|Symptomes of anemia
Jul 20, 2004
Good morning Dr. Rob
Here the history: I was diagnosed hiv + in May 1997. I am actually on meds with Combivir and Sustiva (started meds in January 2001 and very compliant) I also take pravachol (meds side effects) to lower cholesterol and also zantac because of hiatus hernia. However since 3-6 months I am experimenting extreme fatigue, tired all the time, difficulty to concentrated, numbness in my feet and legs and hands. Dizziness, headaches. I have also been diagnosed recently with cervical dsyfunction due to work related with overuse of computer and repetitive movements and will go under physiotherapy treatment soon. I also after many readings through the body site and many other sites, think I have anemia. My last blood count show absolute CD4 of 440, absolute CD8 of 0.48 and Cd4/CD8 ratio of 0.91. All the other blood results are in the normal range except the Trigyclerides of 4.31 and the HEMATOLOGY. Hemoglobin of 131, hetatocrit of 0.374, WBC count of 3.3, RCB count of 3.40, MCV of 109.8 and MCH of 38.4 and MCHC of 349. So all the hematology results are lower or higher which is showing some signs of anemia. So the dilema is I am feeling the stop the therapy for a while goind off meds. Should I go could turkey or stop Sustiva a couple of days before stopping Combivir? I dont want to take Procrit meds yet so I think I just need a break and restart the therapy with 3TC, Sustiva and replacing AZT (which on would you recommend?. What is your opinion?
Response from Dr. Frascino
There is no doubt that anemia can be associated with many of the symptoms you describe "fatigue, difficultly concentrating, dizziness, headaches, tired all the time," etc. Anemia is diagnosed by looking at components of the CBC (complete blood count) test, specifically at the red blood cell components RBC, hemoglobin and hematocrit. Hemoglobin may be the easiest to remember. The normal range is 12-16 g/dL for women and 14-18 g/dL for men. If you are below the lower limit of normal, you are anemic. You report your value as 131. I assume that's a typo and should be 13.1 g/dL. This would be below the normal range for men (but not women). I'm not sure if you're male, female, (or maybe even "bi-curious/questioning"). At any rate, this level of hemaglobin is generally not associated with symptoms and certainly not with severe symptoms, like "extreme fatigue," etc.
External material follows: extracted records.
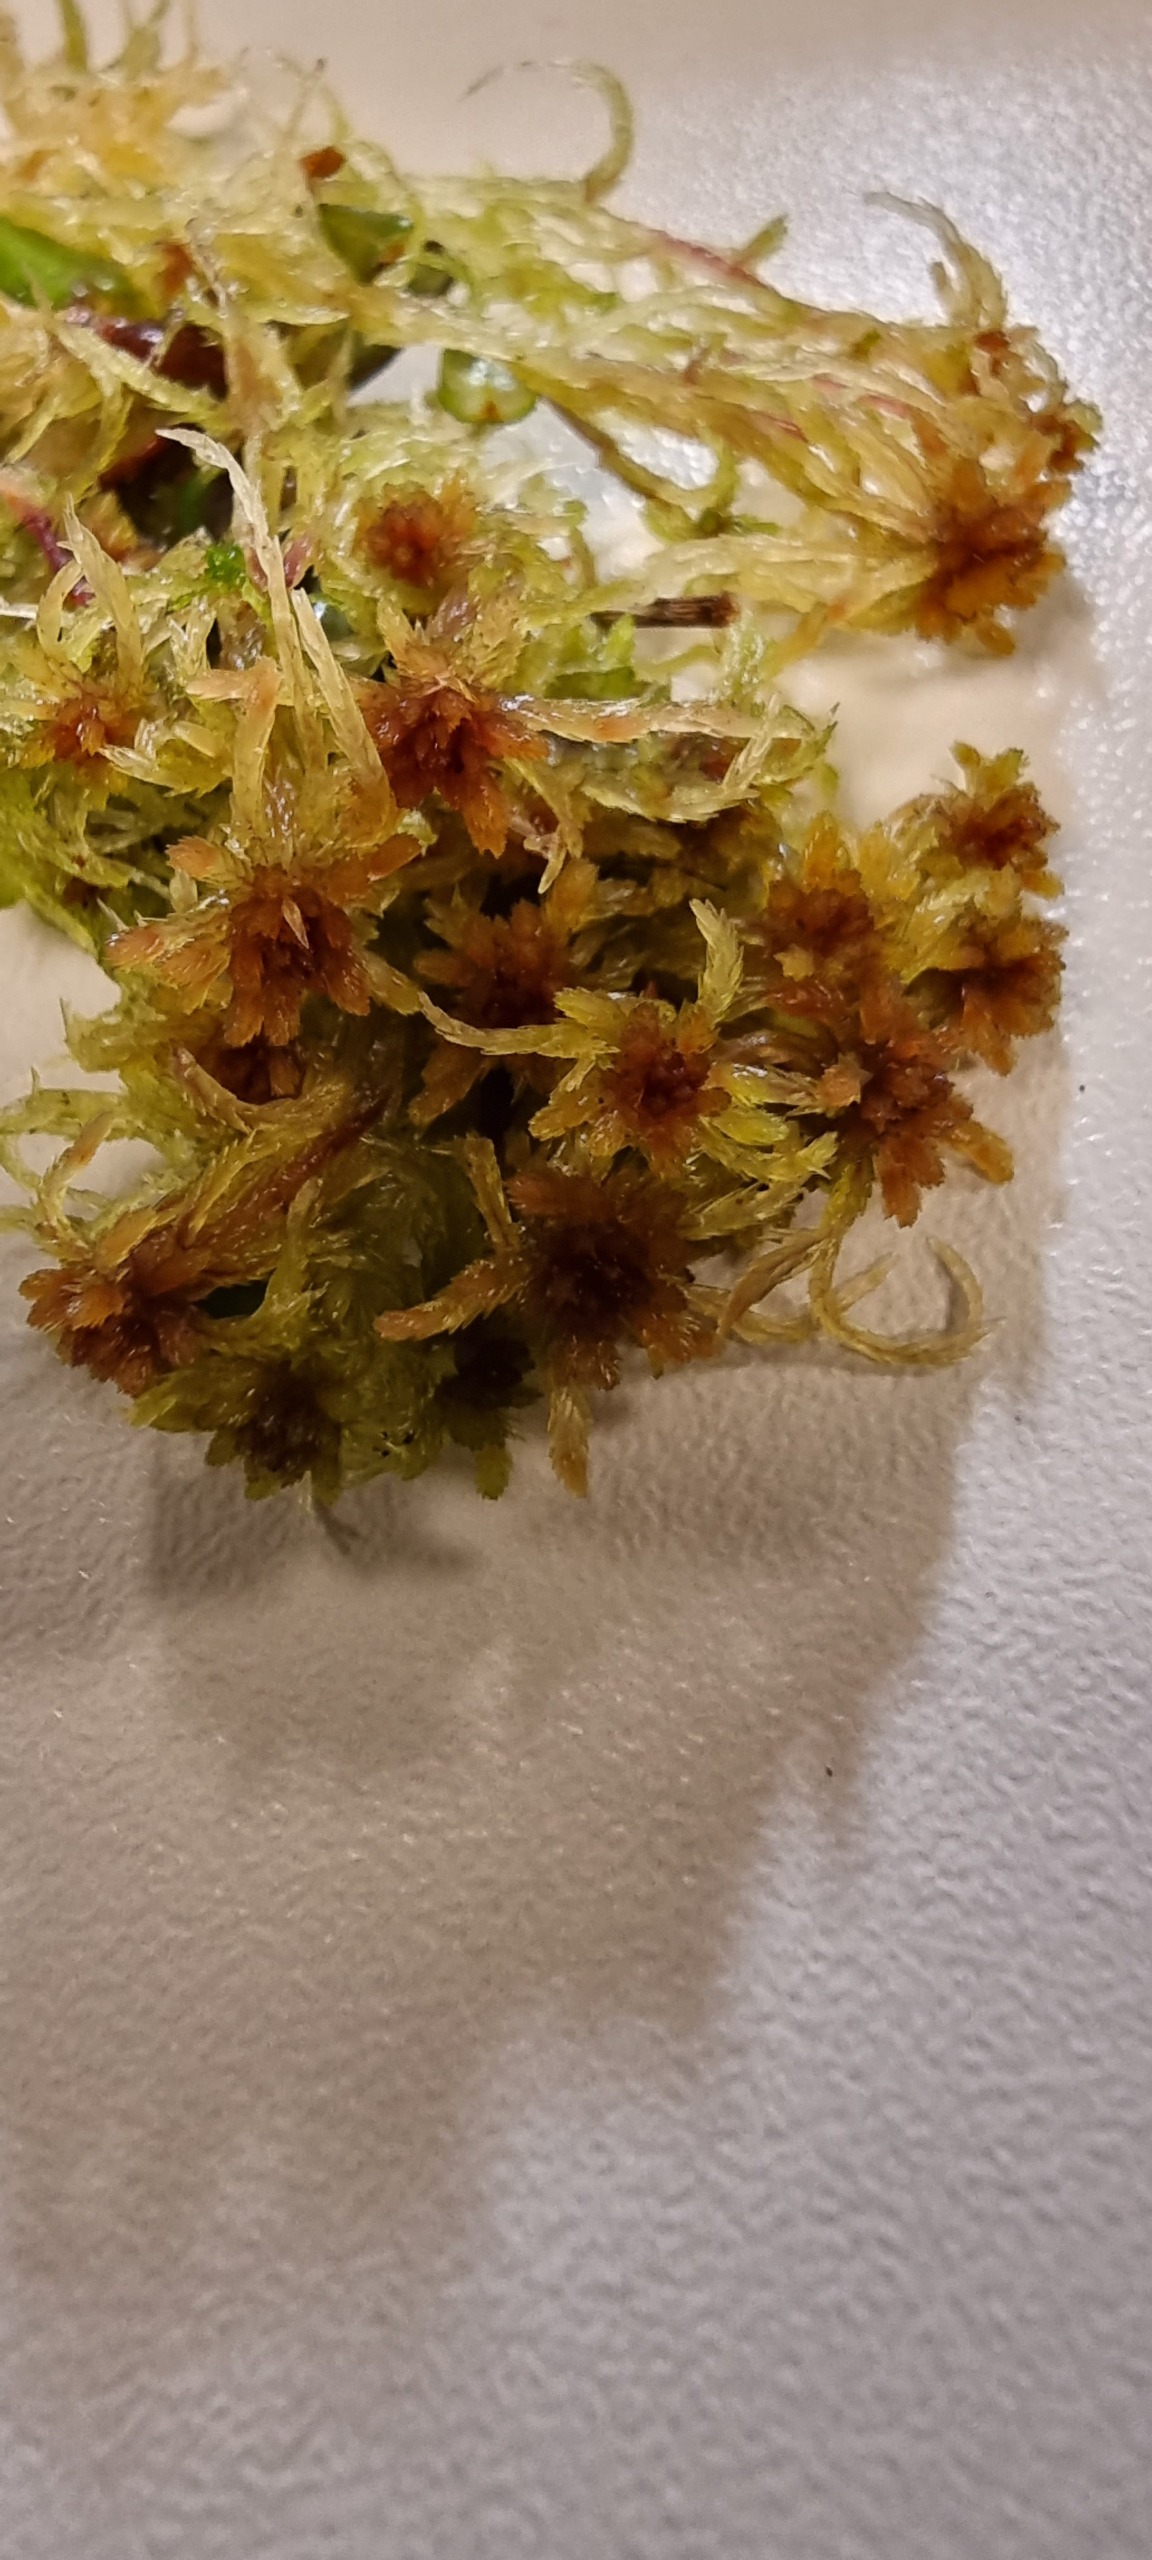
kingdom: Plantae
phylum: Bryophyta
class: Sphagnopsida
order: Sphagnales
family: Sphagnaceae
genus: Sphagnum
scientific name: Sphagnum rubellum
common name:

Procrit is a remarkably effective and safe medication that can stimulate the production of new red blood cells; however, it is used only for certain types of anemia, such as AZT-induced anemia, anemia of chronic disease (caused by chronic HIV infection), anemia associated with cancer chemotherapy, etc. It generally would not be recommended for hemoglobin values that are low normal or only slightly below the normal range (such as yours).
Could your slightly low hemoglobin be related to the AZT component in your Combivir? Yes, that's possible. You've been on Sustiva/Combivir since January 2001; consequently, you should be able to review past CBCs to see if there has been a downward trend in hemoglobin since beginning this combo. If this appears to be the case, switching out the AZT component now should be considered. I would not recommend a treatment interruption, particularly because Sustiva has an extremely long half-life. Even stopping it several days (or even a whole week) before stopping the other components in your regimen may not be adequate to avoid problems with having suboptimal monotherapy drug levels on board, which could lead to the development of resistance, not only to Sustiva, but also to all the drugs in that class (NNRTIsnon-nucleoside reverse transcriptase inhibitors).
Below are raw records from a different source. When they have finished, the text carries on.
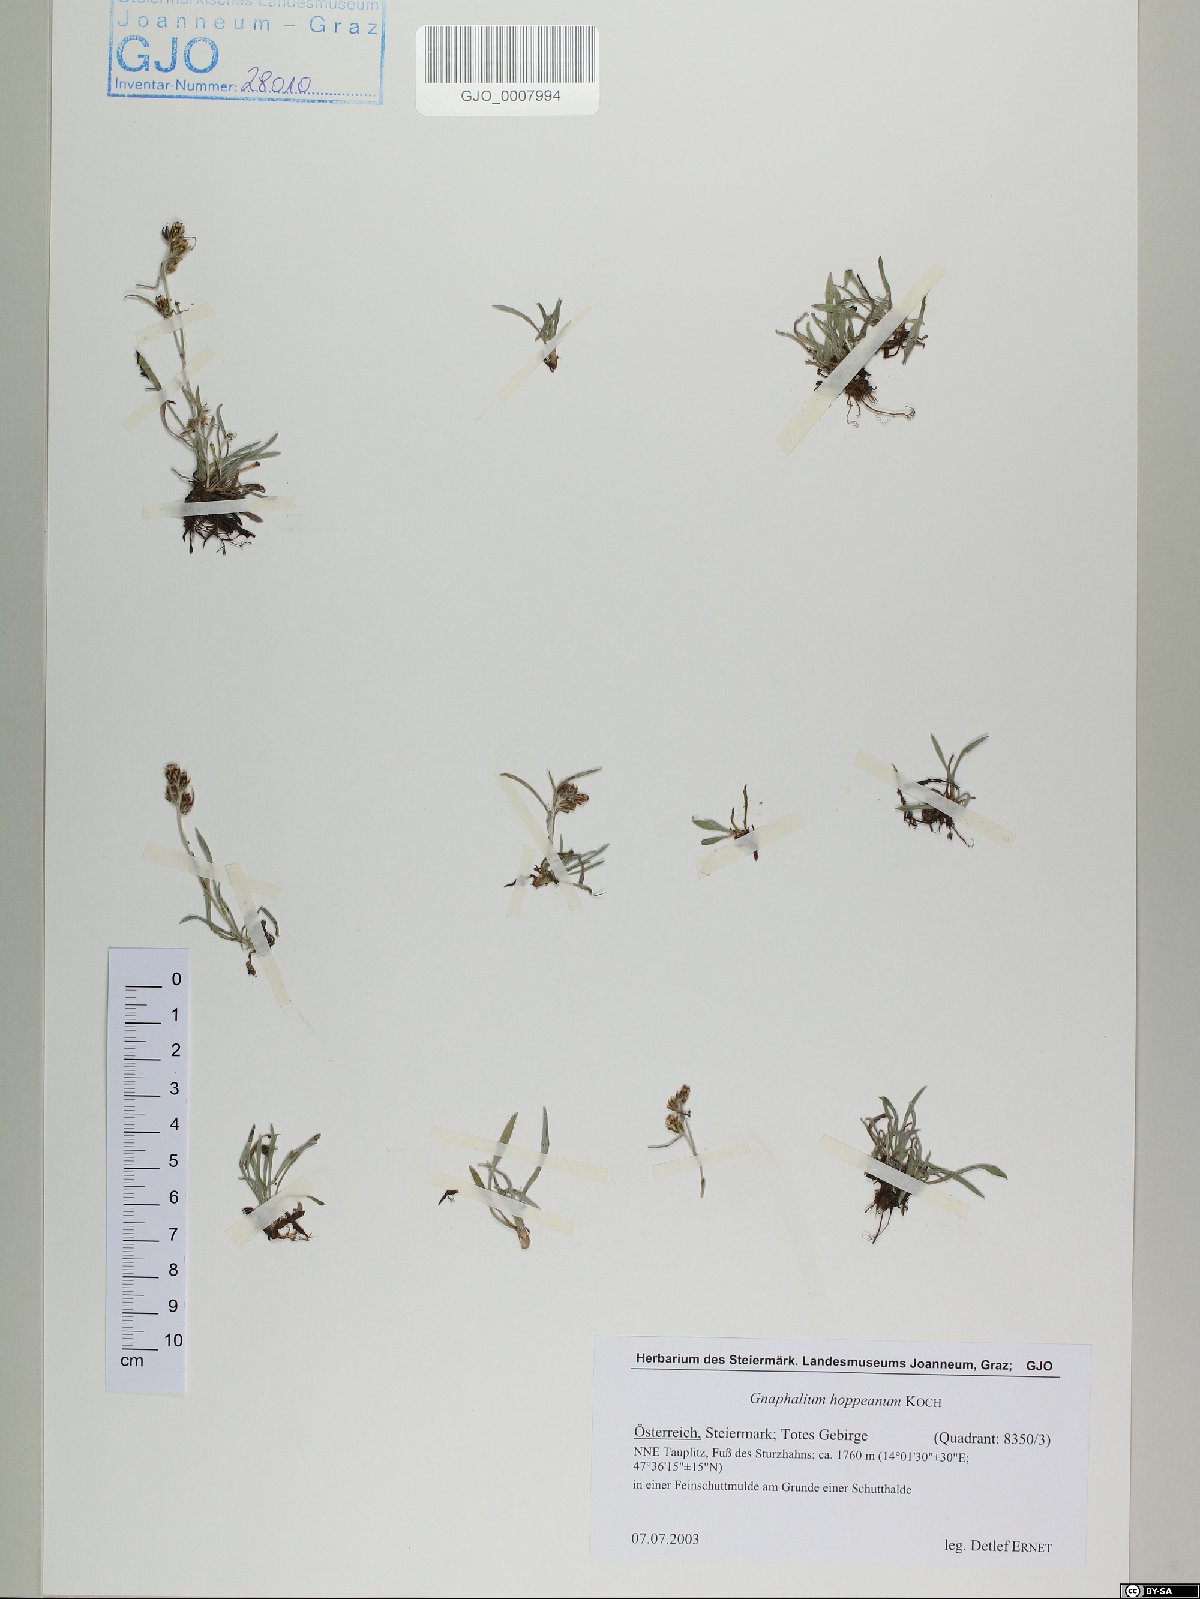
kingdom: Plantae
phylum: Tracheophyta
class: Magnoliopsida
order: Asterales
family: Asteraceae
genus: Omalotheca
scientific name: Omalotheca hoppeana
You didn't' mention your viral load, but if it is well suppressed, it's much "safer" to switch from one fully suppressive potent regimen directly to a different fully suppressive potent regimen. That would be your best option for switching therapies.
However, now we come to the real dilemma of your problem. I mentioned your degree of anemia (whether caused by your drugs or not) most likely is not the cause of your symptoms. It's also possible (even likely) that your HIV meds might not be the cause of your symptoms either. I mention this, because you've been on this regimen since January 2001, but have only had your current symptoms for the past three-six months. There are a wide array of potential causes for fatigue in the setting of HIV disease hormonal imbalance; psychological problems; unrecognized infections; inadequate sleep, diet and/or exercise; as well as anemia; etc. These are reviewed in detail in the archives of this forum. I suggest you review these potential problems with your HIV specialist, before making any drastic changes to your drug regimen.